Dr. Mombo-Ngoma explained the significance: “We found that our single-dose treatment was just as effective as the standard course that typically requires taking six doses spaced out over three days, which many patients never complete.” He emphasized that the four-drug combination targets multiple vulnerabilities in the malaria parasite, making it a formidable opponent to drug resistance. “Another key advantage is that our single-dose cure was accomplished with drugs that are currently available to malaria treatment programs across Africa—and relatively affordable as well,” he added.
Non-adherence to multi-day treatment regimens is a persistent problem in malaria control, often leading to incomplete cures and giving the parasite more opportunities to develop resistance. The single-dose approach, if validated in larger studies and implemented widely, could tackle both adherence and resistance simultaneously. Notably, no serious adverse events related to the study drugs were reported in the Gabon trial, further bolstering the case for broader adoption.
“This study is also a reminder that, at a time when the entire field of global health is facing enormous headwinds, ASTMH members are keeping their focus on research that can support better health for millions of people in low- and middle-income countries,” said ASTMH President David Fidock, who leads a WHO advisory group on antimalarial drug resistance.
These advances come as malaria cases and deaths, which had fallen dramatically from 2000 to 2015, are once again on the rise. WHO data show that in 2023 there were 263 million cases and 597,000 deaths, up from 216 million cases and 445,000 deaths in 2016. Funding shortfalls and logistical challenges further complicate the fight, especially in remote regions where infrastructure is weak and health systems are under strain.
Experts caution, however, that promising results in clinical trials are only the first step. Regulatory approvals must be secured in each country, and scaling up production and distribution—particularly in sub-Saharan Africa—will require robust supply chains, financing, and patient education. Treatment abandonment, where patients do not complete all prescribed doses, remains a stubborn obstacle. As Dr. Mombo-Ngoma noted, “What I hope is that, if we continue to have success with this single-dose cure, it can serve as a bridge to the new treatments now under development—something we can deploy very soon while we await the arrival of other options.”

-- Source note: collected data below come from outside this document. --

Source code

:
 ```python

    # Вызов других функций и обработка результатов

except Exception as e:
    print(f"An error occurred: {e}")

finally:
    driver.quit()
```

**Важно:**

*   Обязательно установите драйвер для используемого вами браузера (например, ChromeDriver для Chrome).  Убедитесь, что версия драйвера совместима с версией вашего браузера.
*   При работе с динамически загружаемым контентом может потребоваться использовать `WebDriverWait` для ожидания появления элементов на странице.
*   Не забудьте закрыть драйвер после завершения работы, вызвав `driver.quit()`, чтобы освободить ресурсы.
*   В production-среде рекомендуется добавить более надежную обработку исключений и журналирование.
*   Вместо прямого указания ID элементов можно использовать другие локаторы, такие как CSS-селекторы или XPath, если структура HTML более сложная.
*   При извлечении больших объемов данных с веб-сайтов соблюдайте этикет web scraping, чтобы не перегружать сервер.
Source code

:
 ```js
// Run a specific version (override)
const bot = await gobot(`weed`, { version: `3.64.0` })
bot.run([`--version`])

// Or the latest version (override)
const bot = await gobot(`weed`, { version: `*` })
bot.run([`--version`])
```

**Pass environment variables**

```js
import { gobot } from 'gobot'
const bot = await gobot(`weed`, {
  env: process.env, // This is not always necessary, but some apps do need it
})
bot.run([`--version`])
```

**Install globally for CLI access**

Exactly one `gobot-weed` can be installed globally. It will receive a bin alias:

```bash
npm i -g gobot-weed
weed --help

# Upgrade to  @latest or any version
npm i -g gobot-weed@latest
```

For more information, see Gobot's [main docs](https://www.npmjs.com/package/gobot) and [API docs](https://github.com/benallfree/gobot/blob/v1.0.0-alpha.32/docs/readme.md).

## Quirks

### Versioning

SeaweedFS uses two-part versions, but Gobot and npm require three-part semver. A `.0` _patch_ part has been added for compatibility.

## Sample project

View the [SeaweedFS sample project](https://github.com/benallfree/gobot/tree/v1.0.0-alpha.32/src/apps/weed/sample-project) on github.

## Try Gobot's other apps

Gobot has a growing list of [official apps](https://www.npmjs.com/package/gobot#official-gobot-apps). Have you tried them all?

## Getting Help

Meanwhile, Novartis’s commitment to a not-for-profit rollout of GanLum, if approved, could help ensure that cost does not become a barrier for the hardest-hit countries. The company’s collaboration with MMV underscores a growing recognition that public-private partnerships are essential for tackling diseases that disproportionately affect the world’s poorest populations.
Both the GanLum and SPAP single-dose approaches represent a new chapter in the fight against malaria—a disease that, despite being preventable and treatable, still exacts a devastating toll. With drug resistance on the rise and adherence challenges ever-present, the global health community is watching these developments closely, hopeful that they will mark the beginning of a long-awaited turnaround in malaria control and, ultimately, save countless lives.